Dans les interactions entre particules élémentaires, il semble être d’une nature qui n’a plus rien à voir avec notre monde macroscopique au point que l’on pourrait dire que : « le temps n’existe pas au niveau des plus fines structures de la matière, il émerge au niveau des systèmes complexes en évolution », ou plus catégorique : « le temps n’existe pas, il n’existe que des systèmes en évolution ». À ce sujet, si on lit ce que disent les théoriciens actuels quand ils parlent du concept de « temps », on se demande pourquoi il existe encore des revues traitant des questions du genre : « Qu’est-ce qu’il y avait avant le big bang ? » Il semble que les tout débuts de l’univers ne puissent se comprendre (?) qu’en termes quantiques… Dans ces conditions se demander ce qu’il y avait avant est peut-être inutile si les phénomènes alors en jeu brisent la notion de temps !

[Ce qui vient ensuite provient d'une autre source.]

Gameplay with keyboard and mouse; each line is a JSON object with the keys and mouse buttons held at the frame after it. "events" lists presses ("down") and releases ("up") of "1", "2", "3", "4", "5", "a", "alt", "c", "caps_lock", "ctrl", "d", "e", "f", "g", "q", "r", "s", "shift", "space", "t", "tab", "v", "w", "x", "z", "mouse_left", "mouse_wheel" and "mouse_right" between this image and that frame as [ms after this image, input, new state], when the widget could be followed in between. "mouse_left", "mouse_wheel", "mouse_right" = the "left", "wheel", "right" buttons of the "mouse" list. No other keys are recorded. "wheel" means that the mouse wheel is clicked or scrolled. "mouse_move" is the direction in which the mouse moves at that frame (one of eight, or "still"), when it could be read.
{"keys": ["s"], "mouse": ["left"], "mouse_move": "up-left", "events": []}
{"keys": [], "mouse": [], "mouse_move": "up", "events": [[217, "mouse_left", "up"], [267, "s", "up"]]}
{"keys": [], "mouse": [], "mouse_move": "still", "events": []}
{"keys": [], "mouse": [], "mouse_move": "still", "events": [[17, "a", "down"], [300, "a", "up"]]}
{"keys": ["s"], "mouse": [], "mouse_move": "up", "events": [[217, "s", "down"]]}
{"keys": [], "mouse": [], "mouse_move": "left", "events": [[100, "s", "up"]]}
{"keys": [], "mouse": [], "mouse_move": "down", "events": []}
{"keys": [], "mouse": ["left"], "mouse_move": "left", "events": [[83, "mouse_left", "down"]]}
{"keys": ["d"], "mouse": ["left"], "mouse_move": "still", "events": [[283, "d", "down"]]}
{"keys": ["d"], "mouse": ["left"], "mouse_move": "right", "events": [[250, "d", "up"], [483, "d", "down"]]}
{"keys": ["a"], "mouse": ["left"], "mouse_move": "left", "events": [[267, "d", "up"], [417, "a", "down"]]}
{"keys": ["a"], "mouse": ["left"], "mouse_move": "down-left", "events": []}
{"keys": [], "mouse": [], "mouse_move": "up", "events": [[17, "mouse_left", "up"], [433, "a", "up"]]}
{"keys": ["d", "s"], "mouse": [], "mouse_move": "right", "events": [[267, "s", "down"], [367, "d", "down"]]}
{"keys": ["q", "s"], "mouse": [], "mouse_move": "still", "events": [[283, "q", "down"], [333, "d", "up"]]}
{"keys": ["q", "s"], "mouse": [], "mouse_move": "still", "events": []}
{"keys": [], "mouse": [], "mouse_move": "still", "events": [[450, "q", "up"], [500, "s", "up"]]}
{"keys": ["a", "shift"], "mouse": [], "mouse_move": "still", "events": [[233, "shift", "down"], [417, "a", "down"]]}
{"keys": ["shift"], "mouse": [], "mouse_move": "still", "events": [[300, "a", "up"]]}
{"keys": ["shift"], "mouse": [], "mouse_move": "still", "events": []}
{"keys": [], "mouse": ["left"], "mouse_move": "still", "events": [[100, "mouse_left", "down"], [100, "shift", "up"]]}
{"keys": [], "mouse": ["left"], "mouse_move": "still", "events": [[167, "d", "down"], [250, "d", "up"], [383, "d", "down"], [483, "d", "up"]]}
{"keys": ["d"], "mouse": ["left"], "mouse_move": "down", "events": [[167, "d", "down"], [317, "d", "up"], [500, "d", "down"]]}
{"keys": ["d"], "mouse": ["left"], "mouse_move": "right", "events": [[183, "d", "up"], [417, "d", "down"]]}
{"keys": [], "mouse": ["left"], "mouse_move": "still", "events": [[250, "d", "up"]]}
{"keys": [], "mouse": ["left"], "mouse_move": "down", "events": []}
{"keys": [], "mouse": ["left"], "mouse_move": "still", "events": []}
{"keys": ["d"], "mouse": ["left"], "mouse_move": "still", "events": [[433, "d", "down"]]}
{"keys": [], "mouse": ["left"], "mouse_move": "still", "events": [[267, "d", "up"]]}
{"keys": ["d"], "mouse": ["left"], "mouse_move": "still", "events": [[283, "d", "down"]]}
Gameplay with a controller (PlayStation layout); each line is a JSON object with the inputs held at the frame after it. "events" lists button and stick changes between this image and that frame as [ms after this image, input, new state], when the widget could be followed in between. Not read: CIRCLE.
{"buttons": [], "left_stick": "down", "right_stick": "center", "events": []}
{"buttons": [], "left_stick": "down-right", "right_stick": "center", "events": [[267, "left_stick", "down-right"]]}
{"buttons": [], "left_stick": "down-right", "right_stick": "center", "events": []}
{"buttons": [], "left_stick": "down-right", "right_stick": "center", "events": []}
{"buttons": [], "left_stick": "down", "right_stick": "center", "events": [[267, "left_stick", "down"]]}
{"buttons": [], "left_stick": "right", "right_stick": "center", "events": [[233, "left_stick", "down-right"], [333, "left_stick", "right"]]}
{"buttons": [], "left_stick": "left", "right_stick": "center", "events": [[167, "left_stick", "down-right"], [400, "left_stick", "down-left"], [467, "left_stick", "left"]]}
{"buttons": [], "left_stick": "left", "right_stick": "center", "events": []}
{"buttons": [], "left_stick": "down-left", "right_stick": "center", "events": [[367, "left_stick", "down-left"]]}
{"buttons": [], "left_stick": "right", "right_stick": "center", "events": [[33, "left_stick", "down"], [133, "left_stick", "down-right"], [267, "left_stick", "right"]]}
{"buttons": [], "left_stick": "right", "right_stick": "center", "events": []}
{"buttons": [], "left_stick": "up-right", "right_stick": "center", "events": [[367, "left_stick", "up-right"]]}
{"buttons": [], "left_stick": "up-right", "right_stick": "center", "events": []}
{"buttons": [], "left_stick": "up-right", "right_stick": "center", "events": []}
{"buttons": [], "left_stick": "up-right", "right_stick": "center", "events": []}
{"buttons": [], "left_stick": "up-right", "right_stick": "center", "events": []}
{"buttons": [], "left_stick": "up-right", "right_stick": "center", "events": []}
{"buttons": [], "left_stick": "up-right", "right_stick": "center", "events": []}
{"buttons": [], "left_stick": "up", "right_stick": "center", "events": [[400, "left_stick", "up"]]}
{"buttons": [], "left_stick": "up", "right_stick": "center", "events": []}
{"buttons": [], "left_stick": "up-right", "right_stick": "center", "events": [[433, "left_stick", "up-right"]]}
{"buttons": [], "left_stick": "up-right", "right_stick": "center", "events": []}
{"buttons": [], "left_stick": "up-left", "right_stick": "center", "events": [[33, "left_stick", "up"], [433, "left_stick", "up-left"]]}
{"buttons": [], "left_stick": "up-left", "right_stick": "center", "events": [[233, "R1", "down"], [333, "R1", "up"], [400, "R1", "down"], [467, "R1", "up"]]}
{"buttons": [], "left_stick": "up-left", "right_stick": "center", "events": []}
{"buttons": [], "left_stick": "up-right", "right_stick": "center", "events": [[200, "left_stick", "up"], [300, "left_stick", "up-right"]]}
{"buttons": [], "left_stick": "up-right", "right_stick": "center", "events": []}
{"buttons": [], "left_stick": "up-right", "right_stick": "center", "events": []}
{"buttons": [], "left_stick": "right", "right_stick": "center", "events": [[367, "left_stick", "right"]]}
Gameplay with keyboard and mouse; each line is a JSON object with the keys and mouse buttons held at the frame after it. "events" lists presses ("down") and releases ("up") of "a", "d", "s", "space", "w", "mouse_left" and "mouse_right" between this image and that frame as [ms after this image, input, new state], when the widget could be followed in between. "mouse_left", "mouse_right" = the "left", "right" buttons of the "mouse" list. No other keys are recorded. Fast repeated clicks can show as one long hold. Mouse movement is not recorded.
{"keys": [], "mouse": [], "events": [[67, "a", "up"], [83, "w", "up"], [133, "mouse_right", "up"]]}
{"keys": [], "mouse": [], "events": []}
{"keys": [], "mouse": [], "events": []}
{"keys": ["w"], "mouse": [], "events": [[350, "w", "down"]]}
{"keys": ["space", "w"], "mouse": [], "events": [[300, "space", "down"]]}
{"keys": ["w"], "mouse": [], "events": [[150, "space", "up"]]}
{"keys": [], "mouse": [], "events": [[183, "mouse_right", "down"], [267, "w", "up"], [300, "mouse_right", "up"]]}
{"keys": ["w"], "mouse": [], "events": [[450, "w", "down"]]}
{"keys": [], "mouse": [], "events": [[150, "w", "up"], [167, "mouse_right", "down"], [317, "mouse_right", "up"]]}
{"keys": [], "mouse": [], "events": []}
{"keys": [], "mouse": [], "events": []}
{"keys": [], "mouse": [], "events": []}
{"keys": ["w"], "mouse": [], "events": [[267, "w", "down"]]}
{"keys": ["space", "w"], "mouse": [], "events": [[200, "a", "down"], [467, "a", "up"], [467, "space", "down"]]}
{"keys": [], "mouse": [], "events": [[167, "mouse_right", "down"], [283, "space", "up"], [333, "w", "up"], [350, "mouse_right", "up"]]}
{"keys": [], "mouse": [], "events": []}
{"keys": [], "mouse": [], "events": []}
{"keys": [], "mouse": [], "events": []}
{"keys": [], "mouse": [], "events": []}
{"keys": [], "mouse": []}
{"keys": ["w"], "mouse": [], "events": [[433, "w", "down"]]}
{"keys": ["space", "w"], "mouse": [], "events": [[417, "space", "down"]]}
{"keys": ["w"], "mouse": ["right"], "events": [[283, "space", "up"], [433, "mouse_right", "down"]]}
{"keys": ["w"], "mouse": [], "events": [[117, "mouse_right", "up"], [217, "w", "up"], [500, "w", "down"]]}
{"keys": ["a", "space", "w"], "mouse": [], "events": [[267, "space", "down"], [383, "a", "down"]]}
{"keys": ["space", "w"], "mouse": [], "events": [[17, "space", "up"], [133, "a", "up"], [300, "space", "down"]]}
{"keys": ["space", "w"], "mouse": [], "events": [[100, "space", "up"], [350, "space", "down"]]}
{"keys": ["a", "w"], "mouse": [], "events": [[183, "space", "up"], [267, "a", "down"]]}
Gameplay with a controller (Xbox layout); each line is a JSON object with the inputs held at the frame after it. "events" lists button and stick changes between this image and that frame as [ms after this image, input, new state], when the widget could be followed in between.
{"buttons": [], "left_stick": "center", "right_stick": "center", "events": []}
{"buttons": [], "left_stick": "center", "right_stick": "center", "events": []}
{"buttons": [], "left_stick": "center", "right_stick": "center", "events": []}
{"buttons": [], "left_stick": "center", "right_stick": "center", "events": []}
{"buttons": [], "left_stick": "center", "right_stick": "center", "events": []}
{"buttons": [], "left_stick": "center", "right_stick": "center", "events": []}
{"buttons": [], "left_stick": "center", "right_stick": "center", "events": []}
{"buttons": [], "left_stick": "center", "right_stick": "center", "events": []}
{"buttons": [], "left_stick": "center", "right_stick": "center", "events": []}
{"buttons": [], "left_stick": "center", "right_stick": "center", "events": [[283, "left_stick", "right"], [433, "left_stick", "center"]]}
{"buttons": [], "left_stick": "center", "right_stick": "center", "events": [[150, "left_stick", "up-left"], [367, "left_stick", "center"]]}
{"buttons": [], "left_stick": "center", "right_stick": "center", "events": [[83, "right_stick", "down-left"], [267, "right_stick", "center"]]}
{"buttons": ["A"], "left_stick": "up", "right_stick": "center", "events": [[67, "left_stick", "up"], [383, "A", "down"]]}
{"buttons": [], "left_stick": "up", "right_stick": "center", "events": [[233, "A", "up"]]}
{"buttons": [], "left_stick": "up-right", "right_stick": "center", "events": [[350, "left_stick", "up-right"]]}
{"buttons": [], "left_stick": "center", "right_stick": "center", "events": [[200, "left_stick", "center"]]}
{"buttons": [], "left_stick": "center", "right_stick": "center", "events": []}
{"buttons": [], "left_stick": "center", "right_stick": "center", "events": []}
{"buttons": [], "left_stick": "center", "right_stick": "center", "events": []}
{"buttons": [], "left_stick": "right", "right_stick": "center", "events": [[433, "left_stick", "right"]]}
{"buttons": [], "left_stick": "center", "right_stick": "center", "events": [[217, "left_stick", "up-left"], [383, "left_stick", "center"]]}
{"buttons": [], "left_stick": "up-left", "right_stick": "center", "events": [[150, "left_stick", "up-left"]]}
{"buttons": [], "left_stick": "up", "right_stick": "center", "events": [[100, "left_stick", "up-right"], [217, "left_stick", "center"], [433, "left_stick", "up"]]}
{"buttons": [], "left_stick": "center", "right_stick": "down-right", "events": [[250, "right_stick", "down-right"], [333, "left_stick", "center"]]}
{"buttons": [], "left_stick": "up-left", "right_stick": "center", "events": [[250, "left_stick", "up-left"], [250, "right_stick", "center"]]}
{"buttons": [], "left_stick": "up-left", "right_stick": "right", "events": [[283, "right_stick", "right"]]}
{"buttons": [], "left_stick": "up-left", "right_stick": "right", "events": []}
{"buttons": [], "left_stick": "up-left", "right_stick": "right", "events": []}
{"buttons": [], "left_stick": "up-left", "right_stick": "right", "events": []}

Tout cela pour dire que lorsque l’on examine le fonctionnement électrique du cerveau à très petite échelle, même si l’on est encore très au-dessus des phénomènes quantiques, est-ce que l’on a raison de parler de « souvenirs » et de « projets » ? L’homme ayant créé le concept « temps » les a certainement très vite dérivés dans ses nombreuses cultures en concepts « souvenirs » et « projets ». Mais si nous observons le fonctionnement de notre propre cerveau, en utilisant des concepts bien ancrés depuis des milliers d’années, qu’est-ce qui prouve qu’ils sont adaptés à décrire le monde neuronal ? Car enfin, que « sait » le cerveau (je veux parler du fonctionnement observé) du concept « temps » ? Le concept « temps » est-il codé quelque part dans les connexions ? Ou bien apparaît-il (émerge-t-il) dans le cadre de modèles de niveaux plus « élevés » aptes à décrire justement « mémoire » et « souvenir » ? J’ai quelques difficultés à penser que la mémoire d’un individu puisse se réduire à l’état électrique d’une assemblée de neurones, n’est-ce pas un peu réductionniste ? Je trouverais plus intéressant d’avoir une approche hiérarchique, par exemple décrivant des structures « méta » comme celles des multi-agents de l’excellent livre « La société de l’esprit » de Marvin Minsky qui fonda en 1958 le laboratoire d’intelligence artificielle du MIT.

Donc si, quand nous pensons « souvenir » ou « projet », notre cerveau active rigoureusement les mêmes zones, est-ce que cela ne voudrait pas dire que les concepts « passé » et « futur » n’ont aucune signification à l’échelle neuronale ? Cela n’a évidemment rien à voir avec les multiples transmissions neuronales et synaptiques qui affectent le cerveau à un instant donné ; ce n’est somme toute « qu’un » système complexe en évolution. Qui peut dire le contraire ? Alors, de la même manière que l’on sait que les concepts habituels de notre monde ne peuvent pas être utilisés pour comprendre le fonctionnement du monde quantique, les concepts de notre monde permettent-ils de comprendre le fonctionnement intime de notre cerveau ?

On l’aura compris, même si je suis informaticien - mais peut-être parce que j’ai travaillé en recherche en intelligence artificielle et que je me suis interrogé sur la nature de la conscience – j’ai quelques doutes sur l’utilisation de concepts « modernes » actuels pour décrire l’organe de la connaissance. J’ai aussi quelques doutes sur les capacités de l’organe de la connaissance à se comprendre lui-même.